27 settembre 2021 21:13 lunedì

Nirvana, la storia di quella canzone ricca di controversie

I Nirvana sono un gruppo grunge degli anni Novanta in generale molto apprezzato e stimato. Pur essendo stati attivi per un tempo relativamente breve, lasciano un grande segno nella scema musicale, eleggendosi a uno dei migliori gruppi in circolazione durante quel periodo e, di certo, anche dopo. A lasciare una traccia indelebile è stato soprattutto il frontman, l’iconico Kurt Cobain, in maniera particolare per ciò che ha rappresentato e per il suo essere. Anche lui ha saputo cantare di tematiche molto personali e spinose e proprio a proposito citiamo la traccia “Rape me” contenuta in In Utero, album del 1993 dei Nirvana. Al di là del significato della canzone, ci soffermeremo sulle controversie che sono scaturite all’atto della pubblicazione.

La nuova proposta dopo Nevermind

Era il 1993 quando i Nirvana pubblicarono l’album In Utero, anche se ci si aspettava fosse pubblicato nel 1992. I membri però abitavano in città diverse e non solo, i coniugi Cobain erano in attesa della loro prima e unica figlia, perciò non fu possibile registrare prima.

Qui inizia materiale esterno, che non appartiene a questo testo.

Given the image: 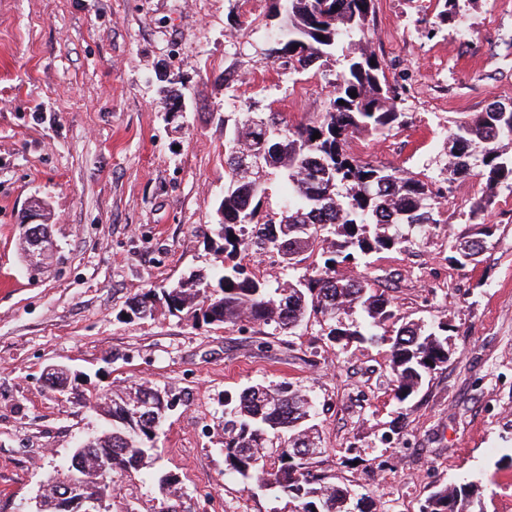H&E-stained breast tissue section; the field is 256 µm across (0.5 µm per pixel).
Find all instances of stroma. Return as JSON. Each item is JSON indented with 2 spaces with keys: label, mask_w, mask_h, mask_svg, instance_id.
<instances>
[{
  "label": "stroma",
  "mask_w": 512,
  "mask_h": 512,
  "mask_svg": "<svg viewBox=\"0 0 512 512\" xmlns=\"http://www.w3.org/2000/svg\"><path fill=\"white\" fill-rule=\"evenodd\" d=\"M436 0H377L374 48L406 84L405 126L349 143L360 161L426 178L450 159L456 120L512 100V0H460L467 35L434 27ZM275 0H0V512L36 496L104 422L83 396L149 382L175 406L152 464L124 481L142 512L180 480L185 512H284L266 488L225 475L224 402L284 382L314 400L336 483L379 512H421L431 491L481 482L482 512H512V193L487 221L474 264L450 257L472 234L477 179L457 181L436 231L407 249L348 265L391 299L395 323L448 320V361L406 401L394 396L390 345L331 344L317 321L270 335L207 325L158 304L130 315L137 291L162 292L215 262L224 196V115L325 111L321 71L290 73L267 55ZM44 200L58 249L21 255V217ZM51 365L80 372L55 397Z\"/></svg>",
  "instance_id": "1"
}]
</instances>
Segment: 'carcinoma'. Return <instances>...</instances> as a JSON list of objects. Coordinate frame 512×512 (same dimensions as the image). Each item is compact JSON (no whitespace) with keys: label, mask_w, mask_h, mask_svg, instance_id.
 Instances as JSON below:
<instances>
[{"label":"carcinoma","mask_w":512,"mask_h":512,"mask_svg":"<svg viewBox=\"0 0 512 512\" xmlns=\"http://www.w3.org/2000/svg\"><path fill=\"white\" fill-rule=\"evenodd\" d=\"M284 24L270 49L288 56L294 73L321 67L336 58L328 107L296 125L278 112L260 115L250 109L224 115V155L228 168L219 210L224 220L213 225L215 251L224 263L206 274L191 273L162 296L153 290L136 294L131 311L153 315L158 300L171 312H186L195 321L236 325L247 322L290 334L312 318L329 325L332 342L347 343L374 335L393 317L385 293L368 280L347 276L338 266L373 253L405 248L437 228V185L474 176L482 185L469 206L471 237L490 236L486 216L501 190L512 191V103H496L456 121L451 129L454 162L424 181L401 169L362 163L347 145L362 133L384 134L405 124L397 107L401 93L389 82L385 65L373 48L376 0H277ZM443 23L460 24L459 0H438ZM357 92L351 97V92ZM320 138H313L314 133ZM260 164L243 168L240 153ZM283 187L282 209L263 213L269 186ZM276 253L295 270L305 255L322 251V263L288 286H271L249 273L237 256L247 250ZM359 309L367 316L347 325L337 316ZM395 398L403 402L426 378L448 362V321L433 327L409 321L389 337ZM133 402L161 405L158 389L135 383L112 394L108 430L71 458L57 474L59 482L98 466L100 451L112 449V498L121 483L151 459L152 421L128 418ZM224 474L254 480L287 499L288 512H376L366 497L331 481L318 469L320 435L311 398L290 383L254 384L224 405ZM480 505L475 482L450 484L430 492L423 512H475Z\"/></svg>","instance_id":"cac0c4a2"}]
</instances>
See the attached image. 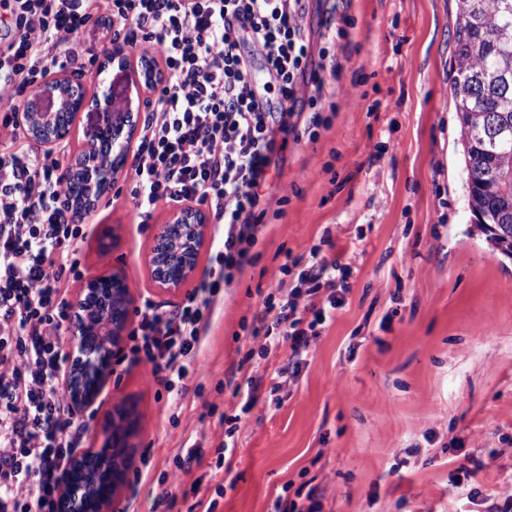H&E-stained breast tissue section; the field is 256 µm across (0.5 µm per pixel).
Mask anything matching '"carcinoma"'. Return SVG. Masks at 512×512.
I'll use <instances>...</instances> for the list:
<instances>
[{
	"mask_svg": "<svg viewBox=\"0 0 512 512\" xmlns=\"http://www.w3.org/2000/svg\"><path fill=\"white\" fill-rule=\"evenodd\" d=\"M455 112L479 230L512 256V0H457Z\"/></svg>",
	"mask_w": 512,
	"mask_h": 512,
	"instance_id": "carcinoma-1",
	"label": "carcinoma"
}]
</instances>
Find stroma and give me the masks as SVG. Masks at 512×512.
I'll list each match as a JSON object with an SVG mask.
<instances>
[{
    "label": "stroma",
    "instance_id": "obj_1",
    "mask_svg": "<svg viewBox=\"0 0 512 512\" xmlns=\"http://www.w3.org/2000/svg\"><path fill=\"white\" fill-rule=\"evenodd\" d=\"M347 13L332 126L289 145L271 188L285 213L224 292L183 395L126 361L75 414L87 451L101 446L114 405H135L127 512H187L200 499L216 512H271L286 484L307 480L320 512H484L486 500L512 495V258L469 210L452 85L456 0H351ZM130 179L90 213L80 270L120 273L134 300L175 308L184 295L161 292L146 262L170 209L142 222ZM315 248L349 265V292L294 375L287 344L257 358L265 340L241 323L263 294L288 297L281 264ZM231 373L263 379L248 413L224 386ZM225 414L241 417L226 471L216 466ZM194 443L201 465L179 469ZM470 455L480 466L454 487Z\"/></svg>",
    "mask_w": 512,
    "mask_h": 512
}]
</instances>
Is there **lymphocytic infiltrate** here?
<instances>
[{"mask_svg":"<svg viewBox=\"0 0 512 512\" xmlns=\"http://www.w3.org/2000/svg\"><path fill=\"white\" fill-rule=\"evenodd\" d=\"M321 2L315 45L305 32L306 0H0V365H13L0 372V512H58L81 436L59 378L70 359L61 338L70 318L65 294L80 274L74 243L87 215L67 203L64 153H36L18 132L29 94L54 72L101 70L99 51L81 38L87 30L159 57L166 69L145 105L129 195L142 220L165 202L205 207L224 227L213 266L183 305L168 311L146 298L133 309L129 352L171 392L196 358L222 290L252 263L268 218L282 215L269 207V188L289 143L318 141L332 124L326 79L340 75L336 50L353 20L333 0ZM245 34L276 100L254 90L240 50ZM280 270L297 276L292 296L267 293L251 333L287 342L296 374L344 306L350 268L314 249Z\"/></svg>","mask_w":512,"mask_h":512,"instance_id":"f902f5d3","label":"lymphocytic infiltrate"}]
</instances>
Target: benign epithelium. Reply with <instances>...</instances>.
I'll list each match as a JSON object with an SVG mask.
<instances>
[{
    "mask_svg": "<svg viewBox=\"0 0 512 512\" xmlns=\"http://www.w3.org/2000/svg\"><path fill=\"white\" fill-rule=\"evenodd\" d=\"M110 65L124 71L131 85L143 90L163 78L155 63L147 59L131 61L129 51L120 44L112 45V55L105 58V66ZM109 101L107 94L89 96L80 81L60 75L40 85L18 113L19 123L31 140L46 150L56 148L71 133V126H64L60 121L63 114L99 115L98 123L86 132L90 147L97 154L73 163V170L80 172L88 184L89 211L98 207L119 182L136 128L124 113L109 111ZM115 157L118 162L113 165L111 161ZM207 234V215L194 207L176 210L161 225L148 258L159 289L177 294L196 276ZM133 302L127 282L116 273L88 276L80 295L72 301L73 320L69 331L79 358L66 370L65 393L73 407L91 406L105 378L112 373V360L121 350ZM135 428L134 405L121 402L112 408L102 427L101 448L74 457L72 466L78 467L94 453L108 463V468L100 475H90L87 486L65 491L64 498L73 512H120L118 498L127 481L130 440Z\"/></svg>",
    "mask_w": 512,
    "mask_h": 512,
    "instance_id": "benign-epithelium-1",
    "label": "benign epithelium"
}]
</instances>
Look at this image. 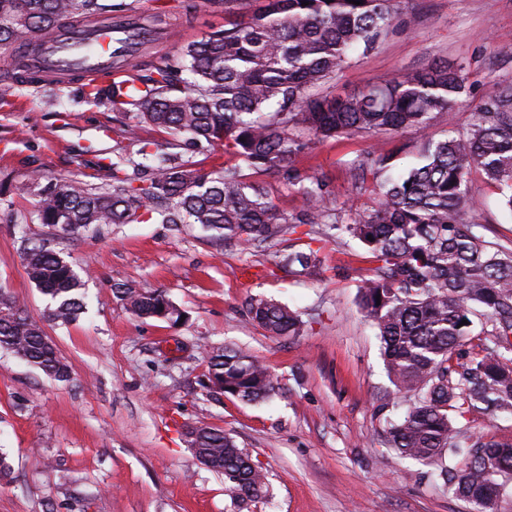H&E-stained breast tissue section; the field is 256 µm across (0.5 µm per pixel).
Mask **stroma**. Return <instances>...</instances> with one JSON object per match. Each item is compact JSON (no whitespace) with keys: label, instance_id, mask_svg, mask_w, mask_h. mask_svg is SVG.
Wrapping results in <instances>:
<instances>
[{"label":"stroma","instance_id":"1","mask_svg":"<svg viewBox=\"0 0 512 512\" xmlns=\"http://www.w3.org/2000/svg\"><path fill=\"white\" fill-rule=\"evenodd\" d=\"M123 2L163 34L131 57L141 75L146 61L176 57L179 45L166 31L198 40L223 27L228 12L255 5ZM435 61L465 78L453 113L437 114L425 132L307 137L293 168L322 179L342 210L370 205L371 192L353 187L354 160L378 145L398 167L412 166L425 138L465 132L480 105L512 84V0H402L379 46L355 53L323 91L344 98ZM146 139L163 144L170 136L136 127L111 104L84 101L79 86L0 83V180L13 185L0 201V287L41 322L72 368L60 383L0 351V452L13 469L0 484V512H237L223 475L185 442L189 426L224 430L262 468L270 494L248 512H471L448 495L434 466L402 459L387 444V422L408 402L394 394L376 330L358 304L359 244L327 242L320 275L299 277L275 264L294 244L291 235L244 251L197 224L179 233L154 223L93 226L57 244L88 270L87 309L67 326L47 321L51 302L18 250L21 232H48L35 218L27 176L104 185L123 158L128 177H144L150 170L138 149ZM471 197L469 218L485 224L488 238L512 241V213L476 171ZM8 212L13 221H5ZM116 283L165 291L187 321L134 318L114 297ZM256 295L297 311L301 335H265L247 314ZM227 346L269 366L278 395L245 404L208 391V357Z\"/></svg>","mask_w":512,"mask_h":512}]
</instances>
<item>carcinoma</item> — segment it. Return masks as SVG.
Returning <instances> with one entry per match:
<instances>
[{
    "label": "carcinoma",
    "mask_w": 512,
    "mask_h": 512,
    "mask_svg": "<svg viewBox=\"0 0 512 512\" xmlns=\"http://www.w3.org/2000/svg\"><path fill=\"white\" fill-rule=\"evenodd\" d=\"M260 2L245 17L224 19V30L183 44L176 59L162 60L150 74L86 91L133 107L128 118L163 129L191 149L224 145L228 160L221 170L204 172L159 144L150 151L147 142L139 154L153 160L154 172L137 184L120 176L116 164L110 187L29 177L28 187L37 189L36 219L60 236L96 224H199L244 250L295 234L303 224H320L321 237L283 258L289 271L303 276L320 269V249L312 244L359 243L370 263L360 278L361 308L377 329L396 393L412 400L402 417L388 421L387 443L405 459L435 464L448 493L477 512H491L500 479L512 475V444L469 435L459 422L477 408L512 413V248L486 239L485 225L464 215L475 169L512 212V85L480 106L466 132L426 139L419 163L405 173H395L394 156L379 148L352 163L355 189L366 190L370 180L375 198L342 221L322 180L291 168L305 142L290 128L316 137L425 130L435 114L454 111L464 78L434 63L345 99L317 97L312 90L327 84L351 52L376 46L401 0ZM111 11L105 0H0V48L26 53L66 19ZM247 170L280 172L297 182L300 215L288 217L265 186L247 180ZM19 250L30 280L54 303L48 318L76 321L85 309L83 282L55 237L23 232ZM113 292L136 318L175 325L184 315L161 290L122 284ZM249 317L274 337L298 336L303 327L297 312L263 297L250 299ZM477 327L490 343L462 362L459 347ZM0 350L54 381L71 378L42 325L4 288ZM206 378L208 389L221 387L245 403L279 391L265 365L231 346L210 355ZM184 436L201 463L224 474L237 503L266 496L261 467L224 431L190 427Z\"/></svg>",
    "instance_id": "obj_1"
}]
</instances>
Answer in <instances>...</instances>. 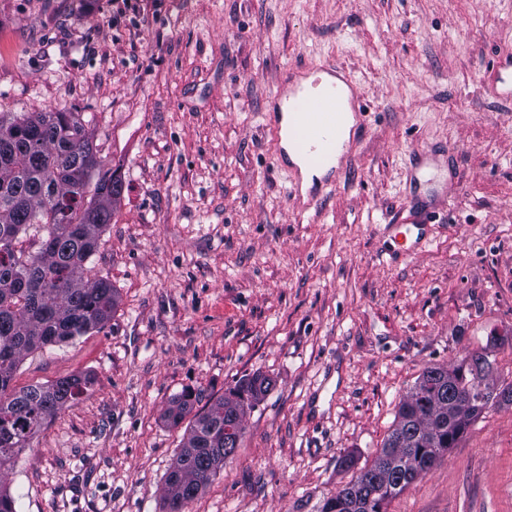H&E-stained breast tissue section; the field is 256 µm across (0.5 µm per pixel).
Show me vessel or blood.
<instances>
[{"mask_svg":"<svg viewBox=\"0 0 512 512\" xmlns=\"http://www.w3.org/2000/svg\"><path fill=\"white\" fill-rule=\"evenodd\" d=\"M265 116L273 163L292 167L294 160L314 172L308 193H301L299 179H292L288 198L297 214L318 209L327 189L338 184L337 157H350L352 142L361 140L368 127L367 105L353 75L329 62L313 68L291 63L280 72L277 89ZM355 126H347V117Z\"/></svg>","mask_w":512,"mask_h":512,"instance_id":"b4317fda","label":"vessel or blood"}]
</instances>
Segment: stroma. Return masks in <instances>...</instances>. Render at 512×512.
I'll list each match as a JSON object with an SVG mask.
<instances>
[{"mask_svg": "<svg viewBox=\"0 0 512 512\" xmlns=\"http://www.w3.org/2000/svg\"><path fill=\"white\" fill-rule=\"evenodd\" d=\"M512 0H0V113H82L125 191L90 260L104 328L26 356L23 389L92 374L8 481L17 512H163L185 426L246 374L274 389L186 512H313L371 463L422 370L488 353L512 384V104L486 74ZM347 65L369 132L297 216L264 115L294 59ZM452 166L409 182L410 151ZM444 194L412 254L388 224ZM388 512H512V405L493 406ZM191 397L192 395L189 393H182L175 396L164 412L166 421L173 426H178L183 419L192 412L193 403Z\"/></svg>", "mask_w": 512, "mask_h": 512, "instance_id": "1", "label": "stroma"}]
</instances>
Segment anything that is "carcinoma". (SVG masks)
<instances>
[{"instance_id":"1","label":"carcinoma","mask_w":512,"mask_h":512,"mask_svg":"<svg viewBox=\"0 0 512 512\" xmlns=\"http://www.w3.org/2000/svg\"><path fill=\"white\" fill-rule=\"evenodd\" d=\"M0 512H17L3 473L44 423L92 384L74 375L21 390L12 388L25 355L100 331L117 303L108 278H88L87 263L123 193L121 175L103 161L80 112L0 116ZM35 230L30 248L19 247ZM479 353L449 366H428L400 402L391 435L371 465L316 512H387L390 501L426 473L484 413L512 403V384L490 381ZM274 387L262 373L240 378L194 416L163 487L165 512H185L201 495L245 433V416ZM191 394L175 396L164 412L179 425L192 412Z\"/></svg>"}]
</instances>
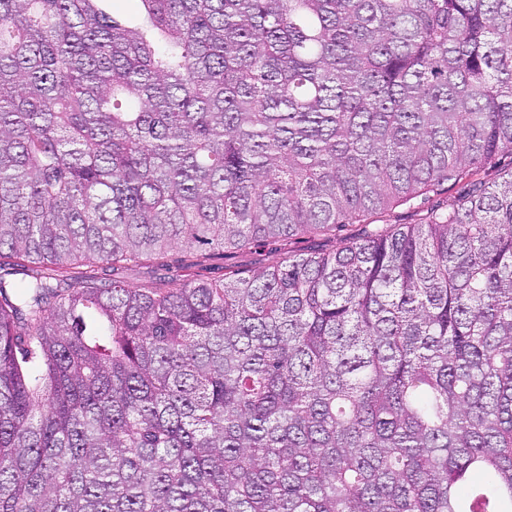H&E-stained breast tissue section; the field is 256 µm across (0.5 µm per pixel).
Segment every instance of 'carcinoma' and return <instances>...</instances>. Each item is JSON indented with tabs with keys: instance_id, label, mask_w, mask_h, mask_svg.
<instances>
[{
	"instance_id": "obj_1",
	"label": "carcinoma",
	"mask_w": 512,
	"mask_h": 512,
	"mask_svg": "<svg viewBox=\"0 0 512 512\" xmlns=\"http://www.w3.org/2000/svg\"><path fill=\"white\" fill-rule=\"evenodd\" d=\"M103 2L0 0V512H512V0ZM462 191V184L454 185L448 188V191H443L440 195H433V193L419 196L412 201L411 207L409 205H402L392 209L391 223L392 224H415L418 222V216H413L415 211H426L427 209L440 205L443 208H449L459 197ZM281 243H265L245 252L228 256L226 260L218 257L211 262V266L203 271V277L219 280L224 278V263L238 265L245 269H260L275 263L281 257Z\"/></svg>"
}]
</instances>
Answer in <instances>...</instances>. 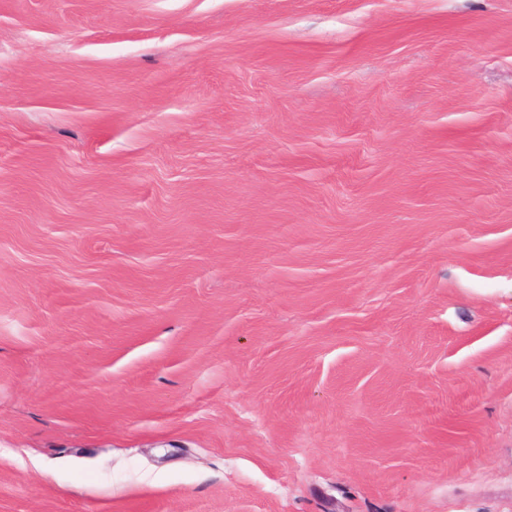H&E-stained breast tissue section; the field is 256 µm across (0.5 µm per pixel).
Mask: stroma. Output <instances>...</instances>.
I'll list each match as a JSON object with an SVG mask.
<instances>
[{
  "mask_svg": "<svg viewBox=\"0 0 512 512\" xmlns=\"http://www.w3.org/2000/svg\"><path fill=\"white\" fill-rule=\"evenodd\" d=\"M0 512H512V0H0Z\"/></svg>",
  "mask_w": 512,
  "mask_h": 512,
  "instance_id": "1",
  "label": "stroma"
}]
</instances>
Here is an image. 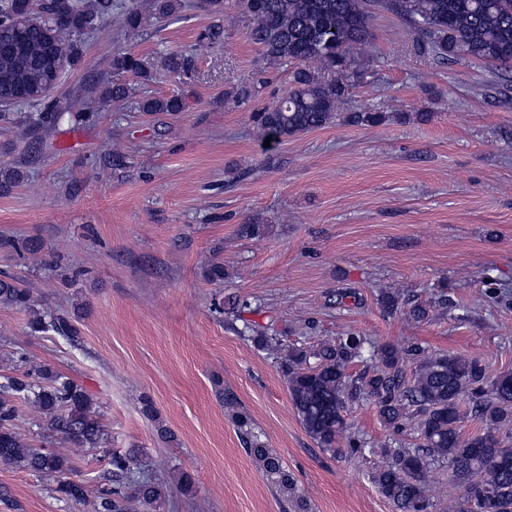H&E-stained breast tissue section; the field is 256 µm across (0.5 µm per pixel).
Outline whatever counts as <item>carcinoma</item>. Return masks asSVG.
Returning a JSON list of instances; mask_svg holds the SVG:
<instances>
[{
  "label": "carcinoma",
  "mask_w": 512,
  "mask_h": 512,
  "mask_svg": "<svg viewBox=\"0 0 512 512\" xmlns=\"http://www.w3.org/2000/svg\"><path fill=\"white\" fill-rule=\"evenodd\" d=\"M240 15L249 21L246 34L274 65L293 66L288 88L271 105L254 113L261 140L280 143L284 138L322 128L336 119L365 63L358 50L371 42L370 21L377 9L407 21L422 35L420 48L441 60L467 57L512 70V0H235ZM112 0H0V107L36 103L42 111L25 120L23 131L55 123L62 117L51 93L62 73L82 58L78 37L93 28L99 15L111 10ZM185 7L183 0H153L152 9L168 17ZM121 27L139 34L144 18L136 3L120 14ZM197 50L172 52L164 63L176 75L192 72ZM314 60L320 70L304 62ZM112 67L143 80L148 72L139 58L120 53ZM329 73L330 79L322 74ZM264 72L253 85L236 91L237 103L249 101L264 87ZM179 95L152 97L140 103L143 112H182ZM354 125H378L385 114L377 109L351 112ZM30 294L12 281L0 279V304L29 308ZM406 319L419 323L429 317L424 305L404 302ZM34 332L53 331L68 337L70 322L58 315L34 317ZM256 342L279 361L288 390L305 430L320 447L336 454H356L365 443L347 431L346 409L362 400L375 403L389 431L415 430L422 444L415 448L383 447L390 462L374 476L379 493L398 512H430L433 485L452 484L472 494L470 512H512V448L493 434L499 423L512 418V373L490 378L475 359L430 352L417 342L403 346H373L350 334L335 343L311 348L290 345L250 326ZM375 365L355 375L350 365L365 358ZM30 400L44 415L47 428L76 446L98 444L101 427L83 388L48 365H36L0 383V463L36 472L56 483L62 497L82 502L87 487L68 476L66 456L25 447L13 425L19 400ZM471 405L486 431L463 437L461 403ZM251 453L265 476L285 493L295 492L293 477L277 455L251 442ZM110 473L134 472V453H112ZM166 488L150 476L140 475L126 486L107 484L98 491L96 512H131L142 507L160 512Z\"/></svg>",
  "instance_id": "1"
}]
</instances>
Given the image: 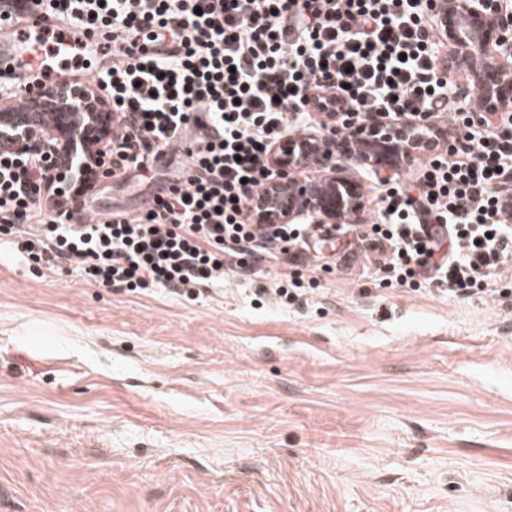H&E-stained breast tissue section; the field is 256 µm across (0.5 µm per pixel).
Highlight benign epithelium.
I'll return each mask as SVG.
<instances>
[{"label":"benign epithelium","instance_id":"1","mask_svg":"<svg viewBox=\"0 0 512 512\" xmlns=\"http://www.w3.org/2000/svg\"><path fill=\"white\" fill-rule=\"evenodd\" d=\"M435 12L437 25L448 38V53L438 64L443 69L466 68L474 111L497 115L512 110V71L500 64V59L512 57V40L505 34L512 4L507 0H435ZM93 95L94 90L87 88L74 92L72 103L58 113L54 127L38 137L29 134L25 122L0 117V147L37 155L62 153L78 145L85 155L95 154L110 139L116 113ZM86 107L96 114L92 139L81 137L69 119V110ZM427 130L416 121L393 123L366 116L338 141L317 136L282 138L269 154V164L279 177L255 196L252 221L291 224L309 216L319 224L357 222L364 209V190L347 174L355 150L373 149L368 169L376 173L409 168L434 145ZM311 164L322 172L325 188L321 190L297 178Z\"/></svg>","mask_w":512,"mask_h":512}]
</instances>
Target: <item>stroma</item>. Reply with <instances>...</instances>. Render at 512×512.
Listing matches in <instances>:
<instances>
[{"instance_id": "stroma-1", "label": "stroma", "mask_w": 512, "mask_h": 512, "mask_svg": "<svg viewBox=\"0 0 512 512\" xmlns=\"http://www.w3.org/2000/svg\"><path fill=\"white\" fill-rule=\"evenodd\" d=\"M355 240L283 305L266 260L190 301L0 239V512H512V294L336 271Z\"/></svg>"}]
</instances>
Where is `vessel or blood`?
Returning a JSON list of instances; mask_svg holds the SVG:
<instances>
[{
    "label": "vessel or blood",
    "mask_w": 512,
    "mask_h": 512,
    "mask_svg": "<svg viewBox=\"0 0 512 512\" xmlns=\"http://www.w3.org/2000/svg\"><path fill=\"white\" fill-rule=\"evenodd\" d=\"M76 49L97 57L100 68L112 65L113 56L102 52L98 36L80 27L61 24L40 8H31L21 21L1 23L0 75L17 81L7 111L29 116L34 126L50 128L56 118L54 106L36 102L29 91L68 77L84 78V70L71 65L70 55Z\"/></svg>",
    "instance_id": "b4317fda"
}]
</instances>
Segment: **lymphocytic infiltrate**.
I'll use <instances>...</instances> for the list:
<instances>
[{
  "instance_id": "lymphocytic-infiltrate-1",
  "label": "lymphocytic infiltrate",
  "mask_w": 512,
  "mask_h": 512,
  "mask_svg": "<svg viewBox=\"0 0 512 512\" xmlns=\"http://www.w3.org/2000/svg\"><path fill=\"white\" fill-rule=\"evenodd\" d=\"M66 24L112 35L124 57L90 82L118 115L100 157L112 171L150 170L178 156L164 194L131 213L76 222L74 196L97 198L100 173L78 191L53 178V154L0 150V234L24 261L66 263L103 288L173 289L197 299L226 271L254 268L272 248L286 255L276 295L291 299L307 265L306 224H256L254 190L276 179L273 145L293 113L452 122L447 146L392 177L378 220L361 232L362 272L383 282L492 295L490 273L512 258V114L491 121L437 66L431 0H13ZM176 45L154 58L146 46Z\"/></svg>"
}]
</instances>
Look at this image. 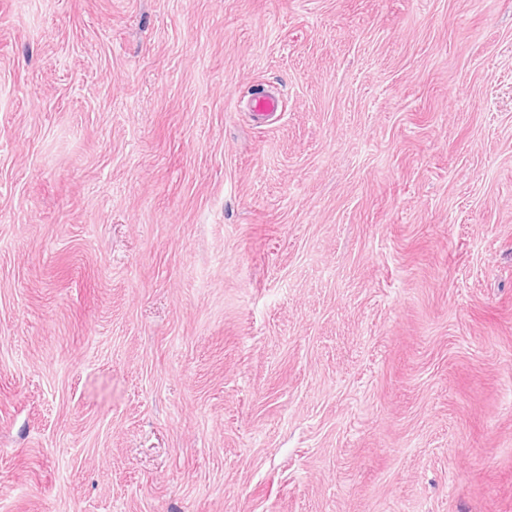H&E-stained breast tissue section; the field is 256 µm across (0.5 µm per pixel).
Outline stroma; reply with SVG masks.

In Utero nasce da un pensiero ben preciso: i Nirvana nel 1991 lanciarono Nevermind e il successo fu esponenzialmente maggiore rispetto a quello che si aspettavano sia la casa discografica che il gruppo. Le copie vendute furono milioni e per quanto il successo andasse bene, non era il prodotto che rispecchiava al meglio la volontà dei Nirvana, che si dichiararono a tratti insoddisfatti. Pur avendo contribuito in larga scala alla promozione del grunge di Seattle, Nevermind era troppo “unidimensionale”. Il proposito per In Utero era quello di creare delle tracce sia “grezze” che “caramellate” e riunirle poi sotto lo stesso album.

“Rape me” dei Nirvana agli MTV Video Music Awards

All’interno dell’album è contenuta “Rape Me” una traccia molto forte, già dal titolo. Non fu scritta durante il periodo delle registrazioni di In Utero, bensì durante Nevermind. Nasce, a quanto pare, dalla mescolanza fra gli accordi di “Smeel Like Teen Spirits” e “Polly“, a cui è collegata a livello tematico.

Come già detto la traccia nasce qualche anno prima. Quando i Nirvana andarono agli MTV Video Music Awards nel 1992, pensarono di cantarla, anche se gli autori non erano d’accordo. Il testo infatti non era ancora stato inserito nel bridge, il che poteva creare problemi. Rifiutarono dunque di esibirsi ma ci ripensarono poco dopo, decidendo di farlo per diversi fattori. Ad esibizione avviata Cobain ebbe l’idea di cantarla. Durante quegli istanti si pensò, addirittura, di interrompere il programma e mandare pubblicità. Il gruppo però sostituì alle note di “Rape Me” quelle di “Lithium“. Il commento di Cobain a proposito fu questo: “dare ad MTV un piccolo sobbalzo al cuore

L’accoglienza della traccia

Anche l’accoglienza, come la genesi della traccia, fu controversa. Era difficile gestire un titolo di quella portata, soprattutto nel momento in cui il disco doveva essere commercializzato. Alcuni decisero di sostituire “Rape Me” con “Waif Me” e addirittura non venne realizzato un video musicale, poiché MTV si era rifiutata di trasmetterlo. La risposta del gruppo fu molto chiara: negato il video a “Rape Me” – di cui si trovano delle annotazioni nel diario di Kurt- non ci sarebbe stato nemmeno quello di “All Apologies”, allora hit di maggior successo.